In the previous years a paradigm shift in the area of IT service management could be witnessed. IT management does not only deal with the network, end systems, or applications anymore, but is more and more concerned with IT services. This is caused by the need of organizations to monitor the efficiency of internal IT departments and to have the possibility to subscribe IT services from external providers. This trend has raised new challenges in the area of IT service management, especially with respect to service level agreements laying down the quality of service to be guaranteed by a service provider. Fault management is also facing new challenges which are related to ensuring the compliance to these service level agreements. For example, a high utilization of network links in the infrastructure can imply a delay increase in the delivery of services with respect to agreed time constraints. Such relationships have to be detected and treated in a service-oriented fault diagnosis which therefore does not deal with faults in a narrow sense, but with service quality degradations.
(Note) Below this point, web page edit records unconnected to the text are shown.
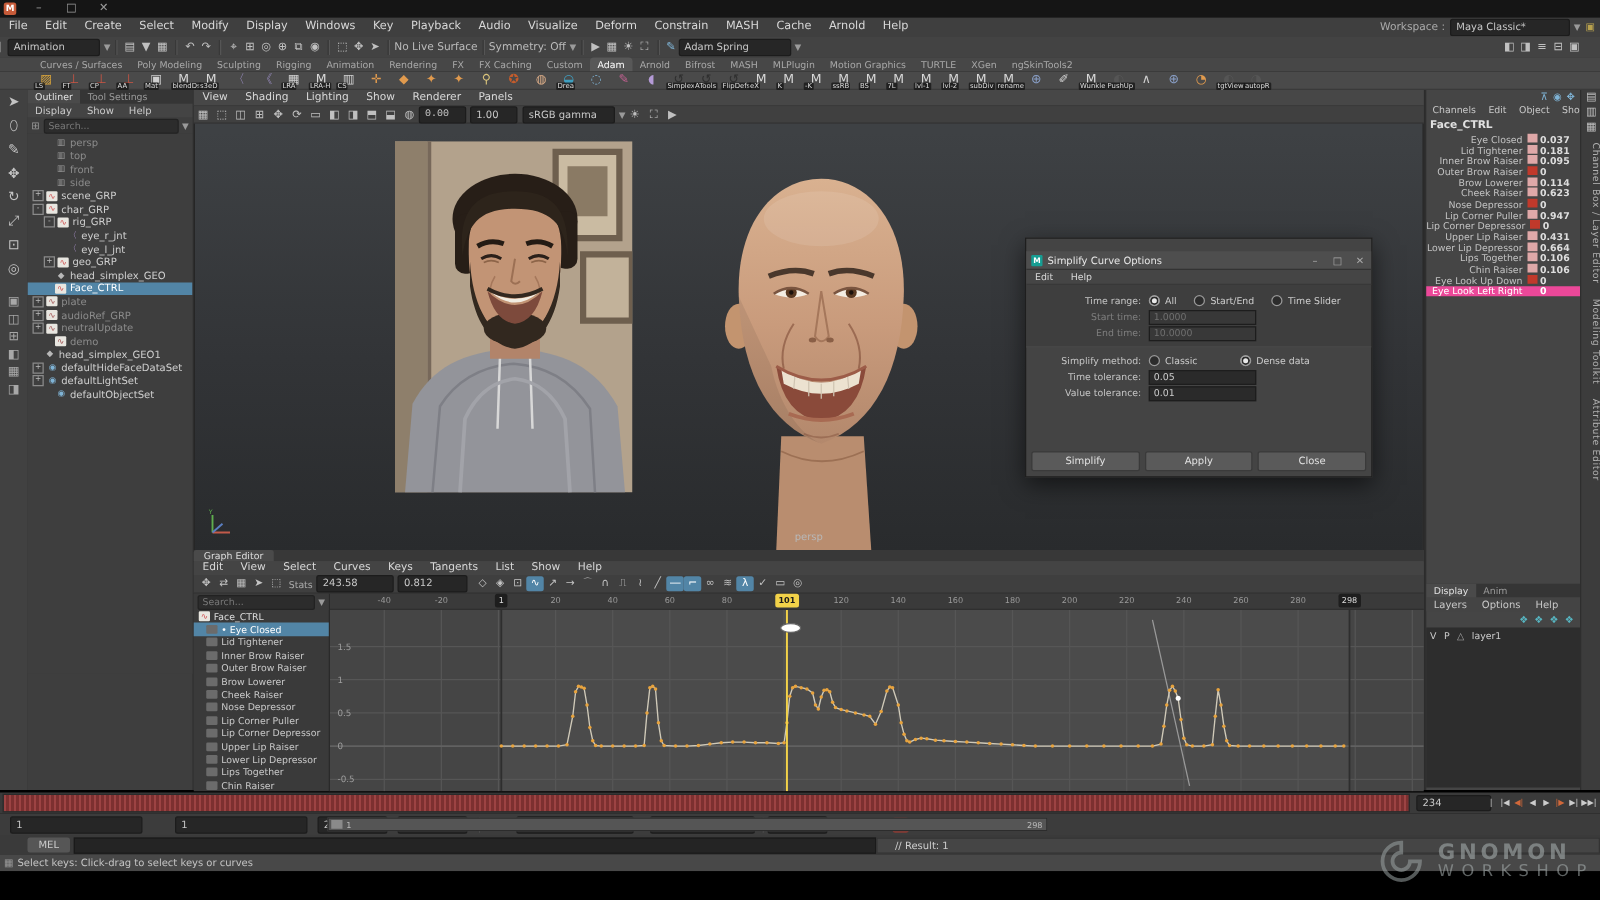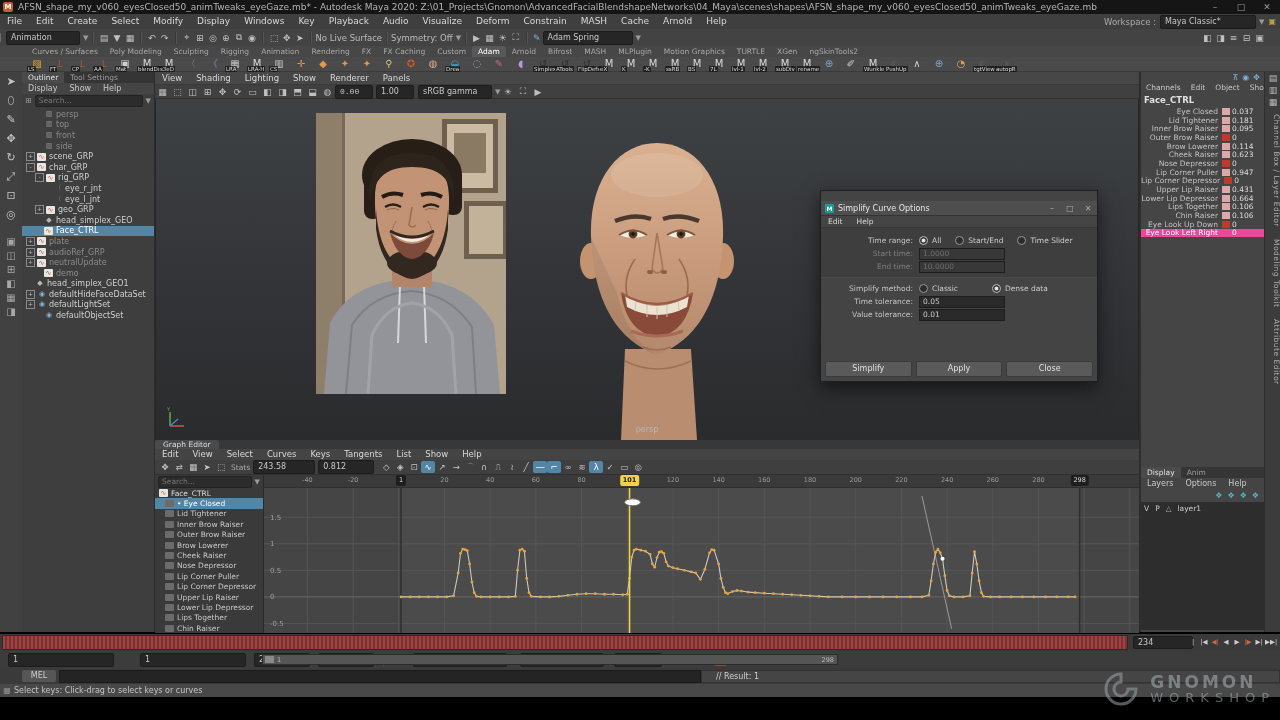"AFSN_shape_my_v060_eyesClosed50_animTwea" span.grow { html: <span>AFSN_shape_my_v060_eyesClosed50_animTweaks_eyeGaze.mb* - Autodesk Maya 2020: Z:\01_Projects\Gnomon\AdvancedFacialBlendshapeNetworks\04_Maya\scenes\shapes\AFSN_shape_my_v060_eyesClosed50_animTweaks_eyeGaze.mb</span> -> none }
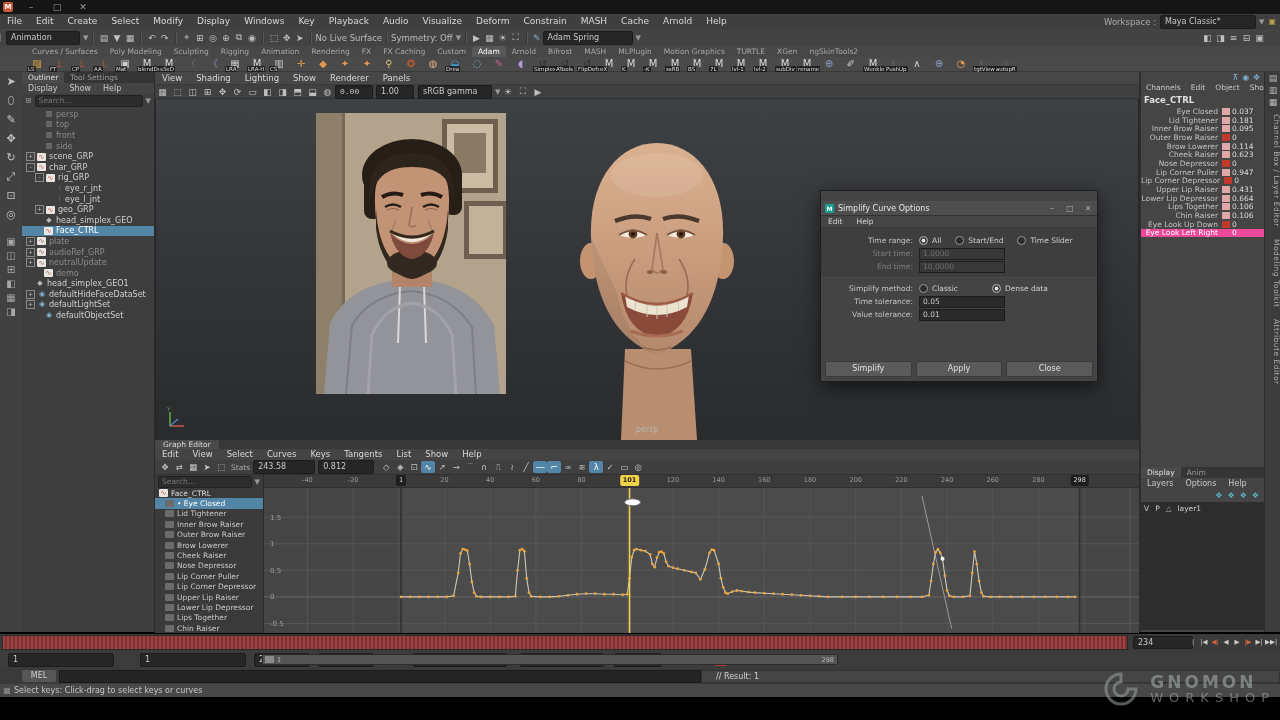"0.037" .cbrow .vl { align-items: center -> flex-start; font-weight: none -> bold }
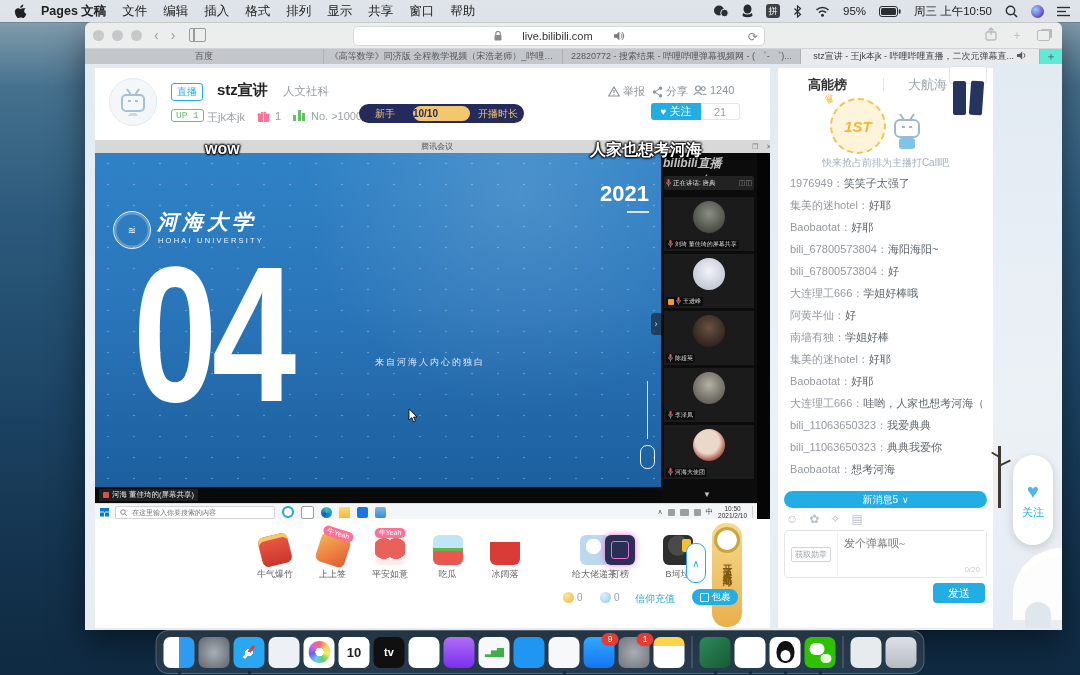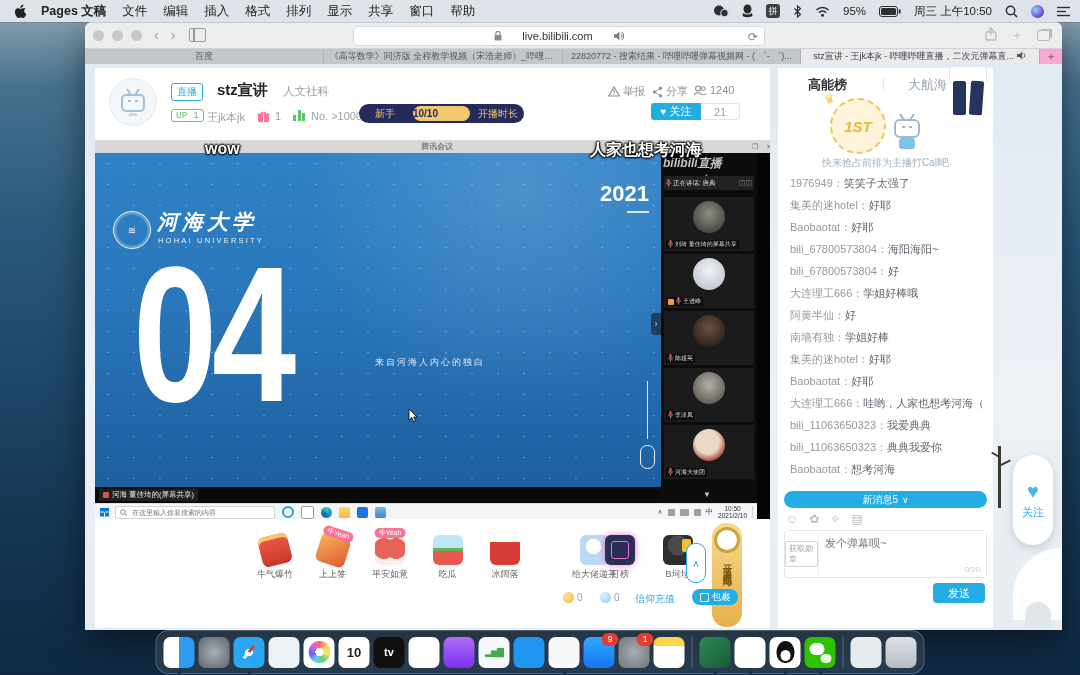"百度" #tabbar { background: #f9a8d4 -> #5eead4 }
This thesis aims at providing a concept for service fault diagnosis which is an important part of IT service fault management. At first, a motivation of the need of further examinations regarding this issue is given which is based on the analysis of services offered by a large IT service provider. A generalization of the scenario forms the basis for the specification of requirements which are used for a review of related research work and commercial products. Even though some solutions for particular challenges have already been provided, a general approach for service fault diagnosis is still missing. For addressing this issue, a framework is presented in the main part of this thesis using an event correlation component as its central part. Event correlation techniques which have been successfully applied to fault management in the area of network and systems management are adapted and extended accordingly. Guidelines for the application of the framework to a given scenario are provided afterwards. For showing their feasibility in a real world scenario, they are used for both example services referenced earlier.